L’intersyndicale tire la sonnette d’alarme : elle a décidé de porter plainte pour mise en danger de la vie d’autrui. Cette décision est un nouveau coup de boutoir austéritaire. Elle aurait des conséquences catastrophiques. En effet, l’Office national des forêts compte aujourd’hui 260 ouvriers forestiers dont l’âge est compris entre 50 et 54 ans. Sans ce dispositif, deux possibilités s’offrent à eux : travailler au-delà de 55 ans, sinon être licenciés pour inaptitude physique. C’est un mépris absolu de la santé des travailleurs forestiers. Clou du spectacle : cette décision a été prise sans que les négociations prévues par l’article 36 de la loi de 2014 n’aient eu lieu. Elle est donc contraire à la loi !
Cet évènement est l’arbre qui cache la forêt.
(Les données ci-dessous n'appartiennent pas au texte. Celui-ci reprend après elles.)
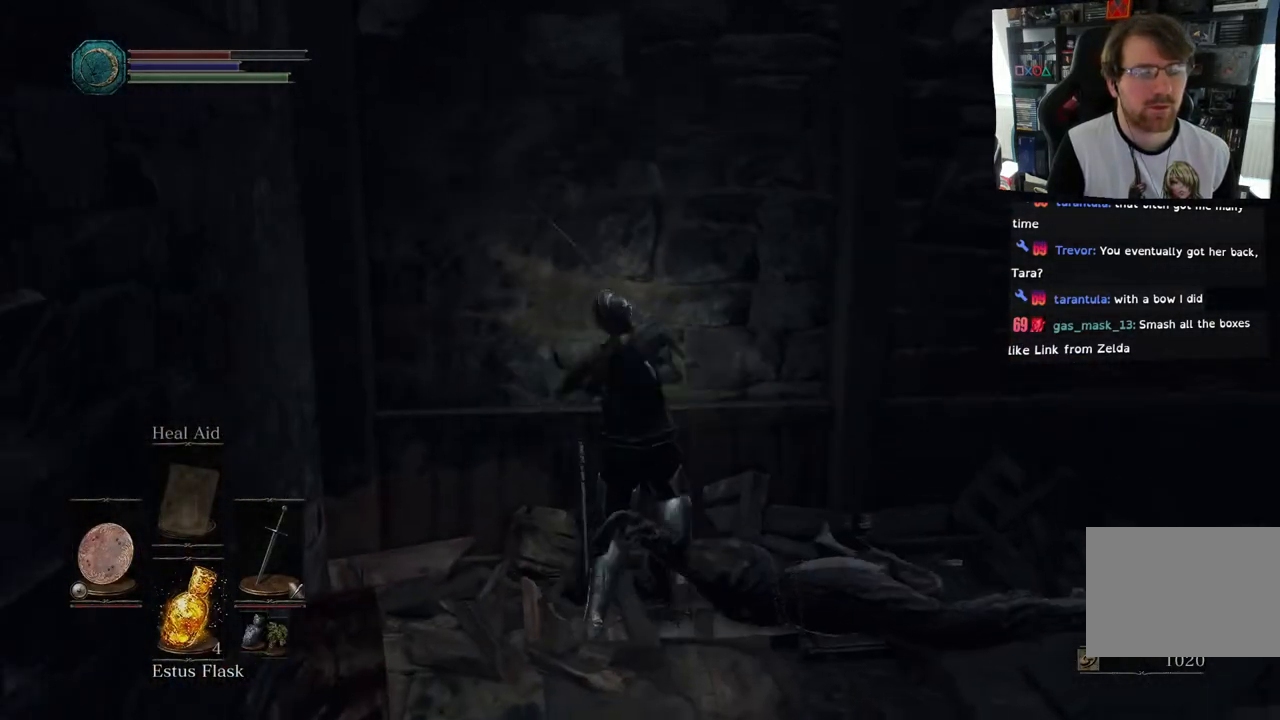
{"buttons": [], "left_stick": "right", "right_stick": "right", "events": [[150, "right_stick", "center"], [283, "right_stick", "right"], [333, "left_stick", "right"]]}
En effet, le gouvernement envisagerait la suppression de 500 postes supplémentaires d’ici 2025. Or, la destruction du service public forestier est absurde et anti-écologique. Ceux-ci gèrent 25% de la surface forestière française. Leur rôle est donc essentiel. Nous devons planifier l’avenir. Cela ne peut pas se faire sans eux. En effet, les forestiers d’aujourd’hui font les forêts de demain.
D’abord, nous avons besoin de lutter contre le dépérissement des forêts lié aux bouleversements climatiques. C’est un enjeu majeur : la forêt est un allié précieux face à l’urgence écologique et climatique. En effet, elle fixe 20% de nos émissions annuelles de carbone. Elle est également indissociable du cycle de l’eau et de la protection de la biodiversité. Il faut donc investir du temps et du savoir-faire pour assurer son suivi sanitaire et renouveler les peuplements forestiers.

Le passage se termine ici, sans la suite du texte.